▶ **INSTRUCTIONS FOR THE TASK**: When you reach the line with "FIGURE 1 | Illustration" in the listing below, transcribe it and each line after it up to and including the line with "TABLE 1 Mean", exactly and with nothing else.

▶ **RECORDED DATA**:
_____

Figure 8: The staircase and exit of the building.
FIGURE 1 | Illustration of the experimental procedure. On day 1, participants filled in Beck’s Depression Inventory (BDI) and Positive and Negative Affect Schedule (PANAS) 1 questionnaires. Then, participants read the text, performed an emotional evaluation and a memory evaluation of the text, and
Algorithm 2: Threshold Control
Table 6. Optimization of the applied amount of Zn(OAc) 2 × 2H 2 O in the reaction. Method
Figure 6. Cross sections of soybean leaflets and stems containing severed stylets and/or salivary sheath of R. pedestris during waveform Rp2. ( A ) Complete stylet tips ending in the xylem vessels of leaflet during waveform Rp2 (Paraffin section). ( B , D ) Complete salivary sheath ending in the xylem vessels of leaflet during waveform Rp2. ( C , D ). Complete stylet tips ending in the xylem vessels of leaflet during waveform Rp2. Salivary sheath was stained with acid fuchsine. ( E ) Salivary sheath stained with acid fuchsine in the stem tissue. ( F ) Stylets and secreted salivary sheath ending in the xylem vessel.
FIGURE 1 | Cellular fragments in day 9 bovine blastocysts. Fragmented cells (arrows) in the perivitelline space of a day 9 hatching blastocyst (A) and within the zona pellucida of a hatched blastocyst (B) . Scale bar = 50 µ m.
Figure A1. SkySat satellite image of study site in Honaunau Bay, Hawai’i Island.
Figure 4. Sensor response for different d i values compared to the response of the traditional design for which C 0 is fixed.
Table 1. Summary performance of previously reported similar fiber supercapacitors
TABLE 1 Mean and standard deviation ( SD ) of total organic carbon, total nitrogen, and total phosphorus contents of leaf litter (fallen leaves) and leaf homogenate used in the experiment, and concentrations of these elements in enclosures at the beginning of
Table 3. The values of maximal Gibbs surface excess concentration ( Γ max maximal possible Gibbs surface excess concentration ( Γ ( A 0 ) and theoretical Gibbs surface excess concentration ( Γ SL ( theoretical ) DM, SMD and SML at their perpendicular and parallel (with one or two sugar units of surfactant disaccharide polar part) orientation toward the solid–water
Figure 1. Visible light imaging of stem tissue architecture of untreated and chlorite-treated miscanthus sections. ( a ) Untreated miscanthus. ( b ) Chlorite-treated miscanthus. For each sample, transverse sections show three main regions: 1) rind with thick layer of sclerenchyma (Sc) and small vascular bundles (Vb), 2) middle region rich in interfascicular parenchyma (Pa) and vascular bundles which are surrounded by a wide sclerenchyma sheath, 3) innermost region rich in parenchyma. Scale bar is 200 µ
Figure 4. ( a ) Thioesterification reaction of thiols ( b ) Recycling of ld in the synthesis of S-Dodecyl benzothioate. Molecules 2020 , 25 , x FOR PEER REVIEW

_____

▶ **THE ANSWER**:
FIGURE 1 | Illustration of the experimental procedure. On day 1, participants filled in Beck’s Depression Inventory (BDI) and Positive and Negative Affect Schedule (PANAS) 1 questionnaires. Then, participants read the text, performed an emotional evaluation and a memory evaluation of the text, and
Algorithm 2: Threshold Control
Table 6. Optimization of the applied amount of Zn(OAc) 2 × 2H 2 O in the reaction. Method
Figure 6. Cross sections of soybean leaflets and stems containing severed stylets and/or salivary sheath of R. pedestris during waveform Rp2. ( A ) Complete stylet tips ending in the xylem vessels of leaflet during waveform Rp2 (Paraffin section). ( B , D ) Complete salivary sheath ending in the xylem vessels of leaflet during waveform Rp2. ( C , D ). Complete stylet tips ending in the xylem vessels of leaflet during waveform Rp2. Salivary sheath was stained with acid fuchsine. ( E ) Salivary sheath stained with acid fuchsine in the stem tissue. ( F ) Stylets and secreted salivary sheath ending in the xylem vessel.
FIGURE 1 | Cellular fragments in day 9 bovine blastocysts. Fragmented cells (arrows) in the perivitelline space of a day 9 hatching blastocyst (A) and within the zona pellucida of a hatched blastocyst (B) . Scale bar = 50 µ m.
Figure A1. SkySat satellite image of study site in Honaunau Bay, Hawai’i Island.
Figure 4. Sensor response for different d i values compared to the response of the traditional design for which C 0 is fixed.
Table 1. Summary performance of previously reported similar fiber supercapacitors
TABLE 1 Mean and standard deviation ( SD ) of total organic carbon, total nitrogen, and total phosphorus contents of leaf litter (fallen leaves) and leaf homogenate used in the experiment, and concentrations of these elements in enclosures at the beginning of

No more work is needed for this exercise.